La Iglesia Católica en Haití se ha convertido en “el último muro de contención” ante la violencia de las bandas criminales y la degeneración social y política de los últimos años, según explicó el Obispo de Jérémie, Mons. Joseph Gontrand Décoste. Por esa razón, añadió, los enemigos de la Iglesia no cesan en sus ataques.
“Somos el último muro de contención que queda: moral, ético, espiritual y profético”, dijo Mons. Gontrand en una entrevista con la fundación pontificia Ayuda a la Iglesia Necesitada (ACN, por sus siglas en inglés). “Por eso quieren eliminarnos”, sentenció.

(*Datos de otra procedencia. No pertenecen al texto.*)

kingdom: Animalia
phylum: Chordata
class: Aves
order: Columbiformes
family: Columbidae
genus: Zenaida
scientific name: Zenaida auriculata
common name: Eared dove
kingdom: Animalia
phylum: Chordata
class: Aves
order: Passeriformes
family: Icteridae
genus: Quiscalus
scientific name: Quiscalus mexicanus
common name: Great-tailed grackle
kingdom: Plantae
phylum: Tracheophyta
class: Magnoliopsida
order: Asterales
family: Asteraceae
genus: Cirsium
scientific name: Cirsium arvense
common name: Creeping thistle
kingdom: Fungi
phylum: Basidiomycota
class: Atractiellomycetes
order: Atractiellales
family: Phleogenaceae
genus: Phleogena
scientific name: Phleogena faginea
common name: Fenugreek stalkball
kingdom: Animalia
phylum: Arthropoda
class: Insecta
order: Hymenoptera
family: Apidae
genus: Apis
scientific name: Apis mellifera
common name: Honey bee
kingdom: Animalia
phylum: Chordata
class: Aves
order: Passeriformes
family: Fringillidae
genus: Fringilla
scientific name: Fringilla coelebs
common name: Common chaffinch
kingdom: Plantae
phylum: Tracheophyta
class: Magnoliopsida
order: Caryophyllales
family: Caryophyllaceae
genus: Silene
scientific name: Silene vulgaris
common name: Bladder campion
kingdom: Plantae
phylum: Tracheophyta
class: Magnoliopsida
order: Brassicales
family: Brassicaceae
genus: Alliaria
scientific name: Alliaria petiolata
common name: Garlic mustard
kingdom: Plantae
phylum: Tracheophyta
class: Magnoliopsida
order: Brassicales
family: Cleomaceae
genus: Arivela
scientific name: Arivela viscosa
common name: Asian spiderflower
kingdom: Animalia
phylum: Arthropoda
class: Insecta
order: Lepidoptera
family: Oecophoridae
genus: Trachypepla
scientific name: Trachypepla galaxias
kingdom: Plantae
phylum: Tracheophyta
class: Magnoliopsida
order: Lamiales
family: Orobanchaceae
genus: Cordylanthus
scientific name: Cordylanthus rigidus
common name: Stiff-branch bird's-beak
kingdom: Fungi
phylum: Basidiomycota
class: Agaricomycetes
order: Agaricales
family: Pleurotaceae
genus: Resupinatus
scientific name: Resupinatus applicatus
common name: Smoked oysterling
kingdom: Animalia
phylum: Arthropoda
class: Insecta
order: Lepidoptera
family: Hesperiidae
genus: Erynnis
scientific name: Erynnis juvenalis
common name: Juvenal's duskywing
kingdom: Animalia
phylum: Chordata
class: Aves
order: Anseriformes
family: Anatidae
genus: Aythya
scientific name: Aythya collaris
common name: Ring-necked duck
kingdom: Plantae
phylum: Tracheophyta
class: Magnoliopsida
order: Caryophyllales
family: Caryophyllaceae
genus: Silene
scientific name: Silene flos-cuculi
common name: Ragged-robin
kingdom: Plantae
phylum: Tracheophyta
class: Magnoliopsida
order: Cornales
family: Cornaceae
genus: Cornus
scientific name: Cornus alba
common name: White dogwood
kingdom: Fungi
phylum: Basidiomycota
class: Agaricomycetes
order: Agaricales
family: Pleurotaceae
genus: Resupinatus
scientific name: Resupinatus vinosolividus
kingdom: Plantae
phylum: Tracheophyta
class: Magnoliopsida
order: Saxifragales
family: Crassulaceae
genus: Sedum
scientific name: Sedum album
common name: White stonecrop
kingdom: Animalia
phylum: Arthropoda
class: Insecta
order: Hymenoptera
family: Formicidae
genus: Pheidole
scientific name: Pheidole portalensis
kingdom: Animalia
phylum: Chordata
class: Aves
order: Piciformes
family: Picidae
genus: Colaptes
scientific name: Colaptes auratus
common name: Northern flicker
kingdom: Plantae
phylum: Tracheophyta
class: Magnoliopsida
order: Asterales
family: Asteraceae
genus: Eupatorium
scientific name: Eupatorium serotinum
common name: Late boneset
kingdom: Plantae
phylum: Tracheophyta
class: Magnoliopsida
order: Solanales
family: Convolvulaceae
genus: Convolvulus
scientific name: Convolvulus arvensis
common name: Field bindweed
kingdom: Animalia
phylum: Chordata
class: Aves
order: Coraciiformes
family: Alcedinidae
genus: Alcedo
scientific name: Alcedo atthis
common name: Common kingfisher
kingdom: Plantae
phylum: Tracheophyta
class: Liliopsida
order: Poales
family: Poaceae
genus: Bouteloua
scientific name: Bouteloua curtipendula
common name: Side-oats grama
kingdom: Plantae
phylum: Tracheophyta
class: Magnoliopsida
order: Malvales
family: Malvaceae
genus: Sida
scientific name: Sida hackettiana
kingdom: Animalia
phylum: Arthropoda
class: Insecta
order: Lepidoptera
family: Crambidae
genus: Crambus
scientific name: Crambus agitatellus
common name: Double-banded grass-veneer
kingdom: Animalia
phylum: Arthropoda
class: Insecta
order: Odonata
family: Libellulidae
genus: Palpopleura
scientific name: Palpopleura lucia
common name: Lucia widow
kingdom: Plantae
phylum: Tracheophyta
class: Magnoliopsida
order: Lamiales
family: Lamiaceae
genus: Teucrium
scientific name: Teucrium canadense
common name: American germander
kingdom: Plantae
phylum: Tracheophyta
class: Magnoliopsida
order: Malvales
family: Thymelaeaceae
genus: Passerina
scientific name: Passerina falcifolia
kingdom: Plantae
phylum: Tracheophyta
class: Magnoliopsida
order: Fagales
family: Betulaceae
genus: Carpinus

Hace pocos días, el consejo electoral de Haití fijó la fecha en que se celebrarán las primeras elecciones presidenciales y legislativas en una década. El calendario establece la primera vuelta para el 13 de diciembre, mientras que la segunda vuelta tendrá lugar el 21 de febrero.
Los últimos comicios en el país caribeño se celebraron en 2016 y estuvieron marcados por la polémica. Tras ese proceso, asumió la presidencia Jovenel Moïse, hasta su asesinato en 2021.
Desde entonces, Haití entró en una espiral de caos político y violencia, especialmente en la capital, Puerto Príncipe, donde las bandas armadas operan a sus anchas y controlan gran parte del territorio.
“En criollo decimos: ‘Pitit Manman Marie pa janm pèdi batay’”, dijo el obispo. “¡Los hijos de la Virgen María nunca pierden una batalla!”, aclaró.
Según ACN, la violencia en Haití afecta gravemente el funcionamiento de las diez diócesis del país y, solo en la capital, 40 parroquias se han visto obligadas a cerrar sus puertas y las que quedan abiertas “viven con el temor constante de una expansión de la violencia”. La Iglesia Católica, por ser prácticamente la única organización en denunciar los crímenes y atropellos de las bandas, “se ha convertido en un objetivo prioritario”.
Además, entre 2024 y 2026 se han registrado numerosos ataques en contra de personal religioso católico, incluido el asesinato de dos misioneras de la Congregación de las Hermanitas de Santa Teresa del Niño Jesús, el 31 de marzo de 2025. A pesar de la complicada situación, la Iglesia Católica continúa con su labor evangelizadora.
“Seguimos rezando, cantando y bailando. En Haití decimos: ‘Mientras no nos hayan cortado la cabeza, seguimos teniendo esperanza de poder llevar sombrero’. Por eso nunca perdemos la esperanza”, dijo Mons. Gontrand.
Por último, el obispo agradeció la labor de ACN y destacó la importancia de las plegarias de los católicos del mundo: “Sus oraciones nos sostienen enormemente; sin ellas no podríamos seguir adelante. ¡Muchas gracias de todo corazón!”.